**Given entries:**
[Start of section]

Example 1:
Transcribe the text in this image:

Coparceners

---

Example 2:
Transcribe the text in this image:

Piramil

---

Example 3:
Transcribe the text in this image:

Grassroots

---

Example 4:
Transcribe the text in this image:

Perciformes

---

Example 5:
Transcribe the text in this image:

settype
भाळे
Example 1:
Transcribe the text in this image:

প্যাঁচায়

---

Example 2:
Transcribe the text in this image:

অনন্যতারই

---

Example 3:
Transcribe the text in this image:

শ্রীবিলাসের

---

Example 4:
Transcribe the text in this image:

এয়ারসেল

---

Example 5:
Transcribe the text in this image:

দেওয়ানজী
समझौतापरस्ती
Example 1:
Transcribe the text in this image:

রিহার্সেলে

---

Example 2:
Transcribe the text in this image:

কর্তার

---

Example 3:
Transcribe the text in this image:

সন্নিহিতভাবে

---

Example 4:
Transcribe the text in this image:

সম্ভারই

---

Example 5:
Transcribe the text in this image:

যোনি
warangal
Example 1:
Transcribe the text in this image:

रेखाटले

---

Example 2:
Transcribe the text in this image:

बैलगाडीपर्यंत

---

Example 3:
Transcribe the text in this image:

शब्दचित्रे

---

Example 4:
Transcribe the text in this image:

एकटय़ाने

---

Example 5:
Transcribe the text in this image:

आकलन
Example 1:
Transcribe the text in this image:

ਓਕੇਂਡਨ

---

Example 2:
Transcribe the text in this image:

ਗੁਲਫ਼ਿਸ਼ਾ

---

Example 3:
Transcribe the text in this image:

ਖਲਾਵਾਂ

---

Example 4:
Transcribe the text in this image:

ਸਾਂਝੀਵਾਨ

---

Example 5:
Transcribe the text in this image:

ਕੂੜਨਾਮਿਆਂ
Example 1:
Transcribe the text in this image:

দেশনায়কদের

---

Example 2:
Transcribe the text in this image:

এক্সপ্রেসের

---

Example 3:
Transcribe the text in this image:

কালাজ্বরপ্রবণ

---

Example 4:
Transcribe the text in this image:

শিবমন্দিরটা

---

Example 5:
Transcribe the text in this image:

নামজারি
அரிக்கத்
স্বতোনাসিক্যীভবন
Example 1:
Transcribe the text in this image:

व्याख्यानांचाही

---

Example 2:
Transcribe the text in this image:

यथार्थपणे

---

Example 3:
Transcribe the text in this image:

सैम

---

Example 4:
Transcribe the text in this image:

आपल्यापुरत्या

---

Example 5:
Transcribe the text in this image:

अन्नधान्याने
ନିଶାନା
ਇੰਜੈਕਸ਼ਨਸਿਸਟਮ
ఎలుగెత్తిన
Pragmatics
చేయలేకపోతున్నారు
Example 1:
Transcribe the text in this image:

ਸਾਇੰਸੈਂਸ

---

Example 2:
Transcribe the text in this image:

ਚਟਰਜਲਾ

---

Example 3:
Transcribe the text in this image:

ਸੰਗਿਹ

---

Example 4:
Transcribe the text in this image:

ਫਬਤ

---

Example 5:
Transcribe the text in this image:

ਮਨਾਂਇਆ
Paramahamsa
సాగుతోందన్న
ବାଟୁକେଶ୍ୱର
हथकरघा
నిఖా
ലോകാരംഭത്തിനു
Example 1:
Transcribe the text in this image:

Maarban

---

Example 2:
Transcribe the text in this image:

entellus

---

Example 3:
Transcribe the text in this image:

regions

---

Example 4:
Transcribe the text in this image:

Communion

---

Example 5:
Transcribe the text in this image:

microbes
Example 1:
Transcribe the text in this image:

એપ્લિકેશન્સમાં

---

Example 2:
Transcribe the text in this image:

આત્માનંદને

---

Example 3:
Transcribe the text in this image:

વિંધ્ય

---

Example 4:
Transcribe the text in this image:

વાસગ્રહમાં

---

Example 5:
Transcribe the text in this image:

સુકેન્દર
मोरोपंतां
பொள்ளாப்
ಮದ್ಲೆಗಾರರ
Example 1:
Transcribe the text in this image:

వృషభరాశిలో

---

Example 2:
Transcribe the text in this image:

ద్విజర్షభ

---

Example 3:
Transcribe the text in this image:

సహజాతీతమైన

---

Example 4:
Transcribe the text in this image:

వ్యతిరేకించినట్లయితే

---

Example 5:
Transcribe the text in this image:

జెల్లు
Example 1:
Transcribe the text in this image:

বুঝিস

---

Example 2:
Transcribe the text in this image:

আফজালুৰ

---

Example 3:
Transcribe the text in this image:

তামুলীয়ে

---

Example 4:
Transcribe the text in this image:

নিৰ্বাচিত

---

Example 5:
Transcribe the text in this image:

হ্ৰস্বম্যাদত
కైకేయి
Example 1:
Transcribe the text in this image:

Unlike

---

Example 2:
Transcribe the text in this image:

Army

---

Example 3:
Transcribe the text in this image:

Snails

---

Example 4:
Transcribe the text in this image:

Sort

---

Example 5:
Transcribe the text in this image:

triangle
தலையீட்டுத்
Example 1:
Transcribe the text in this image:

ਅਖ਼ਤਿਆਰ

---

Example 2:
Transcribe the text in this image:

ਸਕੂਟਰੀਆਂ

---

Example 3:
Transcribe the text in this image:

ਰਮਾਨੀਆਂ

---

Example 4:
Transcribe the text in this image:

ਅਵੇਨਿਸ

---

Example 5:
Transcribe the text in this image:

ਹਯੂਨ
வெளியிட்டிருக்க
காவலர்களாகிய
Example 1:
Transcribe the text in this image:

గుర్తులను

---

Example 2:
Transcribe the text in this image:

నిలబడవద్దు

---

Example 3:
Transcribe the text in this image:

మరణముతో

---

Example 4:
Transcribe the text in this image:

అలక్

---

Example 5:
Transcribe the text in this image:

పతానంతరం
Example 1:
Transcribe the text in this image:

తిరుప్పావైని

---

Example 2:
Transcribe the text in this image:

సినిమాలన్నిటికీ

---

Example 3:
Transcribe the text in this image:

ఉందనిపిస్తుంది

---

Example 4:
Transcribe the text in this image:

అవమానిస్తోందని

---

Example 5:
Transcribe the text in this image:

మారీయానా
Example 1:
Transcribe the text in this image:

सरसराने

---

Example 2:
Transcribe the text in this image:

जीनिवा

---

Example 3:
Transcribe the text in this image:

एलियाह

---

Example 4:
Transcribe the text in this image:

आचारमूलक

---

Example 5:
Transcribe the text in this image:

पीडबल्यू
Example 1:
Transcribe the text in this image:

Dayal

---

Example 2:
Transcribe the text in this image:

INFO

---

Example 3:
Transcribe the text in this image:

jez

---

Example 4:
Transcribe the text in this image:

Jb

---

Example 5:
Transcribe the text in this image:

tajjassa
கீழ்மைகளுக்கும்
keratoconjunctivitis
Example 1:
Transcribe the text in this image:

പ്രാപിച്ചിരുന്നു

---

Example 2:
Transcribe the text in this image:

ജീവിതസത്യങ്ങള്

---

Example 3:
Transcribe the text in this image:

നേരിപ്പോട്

[End of section]

**Goal of the exercise:**
Restate all of the lines in the material exactly as they are.

**Worked solution:**
Example 1:
Transcribe the text in this image:

Coparceners

---

Example 2:
Transcribe the text in this image:

Piramil

---

Example 3:
Transcribe the text in this image:

Grassroots

---

Example 4:
Transcribe the text in this image:

Perciformes

---

Example 5:
Transcribe the text in this image:

settype
भाळे
Example 1:
Transcribe the text in this image:

প্যাঁচায়

---

Example 2:
Transcribe the text in this image:

অনন্যতারই

---

Example 3:
Transcribe the text in this image:

শ্রীবিলাসের

---

Example 4:
Transcribe the text in this image:

এয়ারসেল

---

Example 5:
Transcribe the text in this image:

দেওয়ানজী
समझौतापरस्ती
Example 1:
Transcribe the text in this image:

রিহার্সেলে

---

Example 2:
Transcribe the text in this image:

কর্তার

---

Example 3:
Transcribe the text in this image:

সন্নিহিতভাবে

---

Example 4:
Transcribe the text in this image:

সম্ভারই

---

Example 5:
Transcribe the text in this image:

যোনি
warangal
Example 1:
Transcribe the text in this image:

रेखाटले

---

Example 2:
Transcribe the text in this image:

बैलगाडीपर्यंत

---

Example 3:
Transcribe the text in this image:

शब्दचित्रे

---

Example 4:
Transcribe the text in this image:

एकटय़ाने

---

Example 5:
Transcribe the text in this image:

आकलन
Example 1:
Transcribe the text in this image:

ਓਕੇਂਡਨ

---

Example 2:
Transcribe the text in this image:

ਗੁਲਫ਼ਿਸ਼ਾ

---

Example 3:
Transcribe the text in this image:

ਖਲਾਵਾਂ

---

Example 4:
Transcribe the text in this image:

ਸਾਂਝੀਵਾਨ

---

Example 5:
Transcribe the text in this image:

ਕੂੜਨਾਮਿਆਂ
Example 1:
Transcribe the text in this image:

দেশনায়কদের

---

Example 2:
Transcribe the text in this image:

এক্সপ্রেসের

---

Example 3:
Transcribe the text in this image:

কালাজ্বরপ্রবণ

---

Example 4:
Transcribe the text in this image:

শিবমন্দিরটা

---

Example 5:
Transcribe the text in this image:

নামজারি
அரிக்கத்
স্বতোনাসিক্যীভবন
Example 1:
Transcribe the text in this image:

व्याख्यानांचाही

---

Example 2:
Transcribe the text in this image:

यथार्थपणे

---

Example 3:
Transcribe the text in this image:

सैम

---

Example 4:
Transcribe the text in this image:

आपल्यापुरत्या

---

Example 5:
Transcribe the text in this image:

अन्नधान्याने
ନିଶାନା
ਇੰਜੈਕਸ਼ਨਸਿਸਟਮ
ఎలుగెత్తిన
Pragmatics
చేయలేకపోతున్నారు
Example 1:
Transcribe the text in this image:

ਸਾਇੰਸੈਂਸ

---

Example 2:
Transcribe the text in this image:

ਚਟਰਜਲਾ

---

Example 3:
Transcribe the text in this image:

ਸੰਗਿਹ

---

Example 4:
Transcribe the text in this image:

ਫਬਤ

---

Example 5:
Transcribe the text in this image:

ਮਨਾਂਇਆ
Paramahamsa
సాగుతోందన్న
ବାଟୁକେଶ୍ୱର
हथकरघा
నిఖా
ലോകാരംഭത്തിനു
Example 1:
Transcribe the text in this image:

Maarban

---

Example 2:
Transcribe the text in this image:

entellus

---

Example 3:
Transcribe the text in this image:

regions

---

Example 4:
Transcribe the text in this image:

Communion

---

Example 5:
Transcribe the text in this image:

microbes
Example 1:
Transcribe the text in this image:

એપ્લિકેશન્સમાં

---

Example 2:
Transcribe the text in this image:

આત્માનંદને

---

Example 3:
Transcribe the text in this image:

વિંધ્ય

---

Example 4:
Transcribe the text in this image:

વાસગ્રહમાં

---

Example 5:
Transcribe the text in this image:

સુકેન્દર
मोरोपंतां
பொள்ளாப்
ಮದ್ಲೆಗಾರರ
Example 1:
Transcribe the text in this image:

వృషభరాశిలో

---

Example 2:
Transcribe the text in this image:

ద్విజర్షభ

---

Example 3:
Transcribe the text in this image:

సహజాతీతమైన

---

Example 4:
Transcribe the text in this image:

వ్యతిరేకించినట్లయితే

---

Example 5:
Transcribe the text in this image:

జెల్లు
Example 1:
Transcribe the text in this image:

বুঝিস

---

Example 2:
Transcribe the text in this image:

আফজালুৰ

---

Example 3:
Transcribe the text in this image:

তামুলীয়ে

---

Example 4:
Transcribe the text in this image:

নিৰ্বাচিত

---

Example 5:
Transcribe the text in this image:

হ্ৰস্বম্যাদত
కైకేయి
Example 1:
Transcribe the text in this image:

Unlike

---

Example 2:
Transcribe the text in this image:

Army

---

Example 3:
Transcribe the text in this image:

Snails

---

Example 4:
Transcribe the text in this image:

Sort

---

Example 5:
Transcribe the text in this image:

triangle
தலையீட்டுத்
Example 1:
Transcribe the text in this image:

ਅਖ਼ਤਿਆਰ

---

Example 2:
Transcribe the text in this image:

ਸਕੂਟਰੀਆਂ

---

Example 3:
Transcribe the text in this image:

ਰਮਾਨੀਆਂ

---

Example 4:
Transcribe the text in this image:

ਅਵੇਨਿਸ

---

Example 5:
Transcribe the text in this image:

ਹਯੂਨ
வெளியிட்டிருக்க
காவலர்களாகிய
Example 1:
Transcribe the text in this image:

గుర్తులను

---

Example 2:
Transcribe the text in this image:

నిలబడవద్దు

---

Example 3:
Transcribe the text in this image:

మరణముతో

---

Example 4:
Transcribe the text in this image:

అలక్

---

Example 5:
Transcribe the text in this image:

పతానంతరం
Example 1:
Transcribe the text in this image:

తిరుప్పావైని

---

Example 2:
Transcribe the text in this image:

సినిమాలన్నిటికీ

---

Example 3:
Transcribe the text in this image:

ఉందనిపిస్తుంది

---

Example 4:
Transcribe the text in this image:

అవమానిస్తోందని

---

Example 5:
Transcribe the text in this image:

మారీయానా
Example 1:
Transcribe the text in this image:

सरसराने

---

Example 2:
Transcribe the text in this image:

जीनिवा

---

Example 3:
Transcribe the text in this image:

एलियाह

---

Example 4:
Transcribe the text in this image:

आचारमूलक

---

Example 5:
Transcribe the text in this image:

पीडबल्यू
Example 1:
Transcribe the text in this image:

Dayal

---

Example 2:
Transcribe the text in this image:

INFO

---

Example 3:
Transcribe the text in this image:

jez

---

Example 4:
Transcribe the text in this image:

Jb

---

Example 5:
Transcribe the text in this image:

tajjassa
கீழ்மைகளுக்கும்
keratoconjunctivitis
Example 1:
Transcribe the text in this image:

പ്രാപിച്ചിരുന്നു

---

Example 2:
Transcribe the text in this image:

ജീവിതസത്യങ്ങള്

---

Example 3:
Transcribe the text in this image:

നേരിപ്പോട്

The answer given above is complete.